The European Union has a vision about the cross-European transportation, called Trans-European Transport Network (TEN-T). The goal of TEN-T developments (funded by EU) is to make the EU internal market more competitive and to speed up the market access. The developments of member states fit into this framework, including the low-cost CEE Region.
The Polish motorway system is traditionally underdeveloped compared to other CEE countries. The European Football Championship 2012 will change dramaticly this picture, in 2015 there will be complete east-west and north-south motorway corridors in Poland.
The current develepments are focusing on Warsaw-Berlin motorway, involving Chinese companies, as this short video shows:
The most important one of the three Slovakian motorways is called D1 Motorway, starting from the capital city Bratislava, and directing Eastern Slovakia and Ukraine. Some part of this motorway is under construction, the Ukrainian border is planned to reach in 2020.

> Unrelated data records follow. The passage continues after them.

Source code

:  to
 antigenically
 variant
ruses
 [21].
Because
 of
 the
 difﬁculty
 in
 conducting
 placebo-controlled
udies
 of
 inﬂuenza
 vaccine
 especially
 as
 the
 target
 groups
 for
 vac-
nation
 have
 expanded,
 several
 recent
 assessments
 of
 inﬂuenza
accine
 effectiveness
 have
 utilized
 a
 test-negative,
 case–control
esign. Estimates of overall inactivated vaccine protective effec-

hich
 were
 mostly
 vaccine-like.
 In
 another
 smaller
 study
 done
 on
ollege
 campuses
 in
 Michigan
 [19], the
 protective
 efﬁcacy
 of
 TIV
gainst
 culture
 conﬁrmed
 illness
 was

The Czech Republic has one of the most developed motorway network in Central- and Eastern Europe. It's reached all the neighboring countries, and has two main hubs: Prague and Brno are the poles of the network.
The 1400 km long Hungarian motorway system is the most wide-spread network in CEE. Hungary has 7 neighboring countries, and almost all these countries can be reached via motorway (Romania and Ukraine will be reached in 2015). TEN-T corridors from the north to south (Slovakia to Romania) and from the west to east (from Italy to Ukraine) are crossing each other in the region of Polgar Industrial Park.
Romania, with its ~300 km motorway and its week quality road network, has a modest logistics potential. However, the large-scale motorway developments are in process, the total network (above) is planned to finish in 2016.